Les clients, pour ne pas dire les commissionnaires, se bousculent alors et achètent tout. Ceux qui sont plus dans le besoin, c’est-à-dire ceux qui le cherchent pour construire leurs maisons rentrent bredouille.
« J’ai été étonné quand quelqu’un m’a proposé de lui donner 51 000 FBu pour le sac. Il m’a dit de lui donner seulement l’argent et de l’attendre quelque part. Je ne sais pas là où il a pris, mais c’était bel et bien un sac du ciment de BUCECO alors qu’il y’a presque un mois sans qu’il y ait une nouvelle livraison officielle de ce produit », souligne Calinié.
D’après certains témoignages, il s’agit du ciment que les commissionnaires cachent, sac par sac, à des endroits différents pour le revendre tranquillement à un prix dépassant de loin le prix officiel.
« Ils sont toujours non loin des magasins et guettent ceux qui entrent pour leur proposer ce service. Jamais ils ne te diront qu’ils ont deux sacs. Ils te parlent de quelqu’un qui a terminé son chantier et qu’il a un peu de ciment qu’il veut revendre pour acheter des clous ou autre chose », explique le prénommé Jean Claude rencontré au centre-ville le matin 23 janvier 2024.
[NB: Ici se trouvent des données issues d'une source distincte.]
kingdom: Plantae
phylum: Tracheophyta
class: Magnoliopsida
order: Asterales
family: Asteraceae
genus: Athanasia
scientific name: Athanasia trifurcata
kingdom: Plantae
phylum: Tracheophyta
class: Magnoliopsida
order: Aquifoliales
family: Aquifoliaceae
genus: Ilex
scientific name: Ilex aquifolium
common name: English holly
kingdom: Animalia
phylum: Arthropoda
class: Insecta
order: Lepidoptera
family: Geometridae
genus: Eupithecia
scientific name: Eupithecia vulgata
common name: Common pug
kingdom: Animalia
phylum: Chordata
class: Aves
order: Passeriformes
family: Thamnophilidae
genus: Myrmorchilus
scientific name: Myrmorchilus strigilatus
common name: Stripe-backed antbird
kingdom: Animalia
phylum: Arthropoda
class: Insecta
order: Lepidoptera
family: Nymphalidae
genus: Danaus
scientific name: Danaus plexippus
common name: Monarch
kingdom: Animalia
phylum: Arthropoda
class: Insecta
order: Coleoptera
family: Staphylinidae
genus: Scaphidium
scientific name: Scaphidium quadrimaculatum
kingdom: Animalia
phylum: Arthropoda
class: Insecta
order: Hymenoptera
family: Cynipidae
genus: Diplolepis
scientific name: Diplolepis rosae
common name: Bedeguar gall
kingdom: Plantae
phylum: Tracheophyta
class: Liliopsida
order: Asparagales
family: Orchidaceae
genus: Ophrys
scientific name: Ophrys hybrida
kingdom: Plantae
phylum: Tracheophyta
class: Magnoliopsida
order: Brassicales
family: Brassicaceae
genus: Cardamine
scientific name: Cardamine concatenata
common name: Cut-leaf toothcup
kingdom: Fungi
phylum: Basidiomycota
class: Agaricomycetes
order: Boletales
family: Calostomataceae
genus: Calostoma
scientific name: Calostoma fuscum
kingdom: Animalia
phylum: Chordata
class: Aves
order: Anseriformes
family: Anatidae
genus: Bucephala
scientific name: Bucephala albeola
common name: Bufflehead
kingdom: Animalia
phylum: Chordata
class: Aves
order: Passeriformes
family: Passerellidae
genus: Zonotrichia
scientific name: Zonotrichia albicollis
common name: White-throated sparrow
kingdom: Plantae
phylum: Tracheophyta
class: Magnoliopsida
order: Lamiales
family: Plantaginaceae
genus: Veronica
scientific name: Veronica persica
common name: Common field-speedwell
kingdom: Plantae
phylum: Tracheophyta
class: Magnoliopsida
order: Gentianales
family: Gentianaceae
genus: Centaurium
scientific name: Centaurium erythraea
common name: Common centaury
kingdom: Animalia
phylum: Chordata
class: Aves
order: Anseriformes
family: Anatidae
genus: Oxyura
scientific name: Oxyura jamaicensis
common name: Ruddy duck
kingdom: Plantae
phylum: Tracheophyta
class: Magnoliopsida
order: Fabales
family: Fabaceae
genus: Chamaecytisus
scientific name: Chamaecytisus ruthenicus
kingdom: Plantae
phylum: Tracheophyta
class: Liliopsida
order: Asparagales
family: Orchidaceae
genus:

« A y regarder de près, ils sont en contact avec les propriétaires des magasins. Je ne sais pas comment ils se débrouillent pour le cacher mais je suis sûr qu’ils travaillent pour eux », ajoute-il. Aujourd’hui, ceux qui ont des moyens ou de grands chantiers ne perdent pas leur temps à chercher l’introuvable. Ils font les commandes directement en Tanzanie.
Pour les moins nantis, ils mettent l’argent ensemble et se partagent tout le camion. Ceux qui ont du ciment en provenance de la Tanzanie, ont-ils une autorisation d’importation ? Seules des enquêtes approfondies pourraient le dire.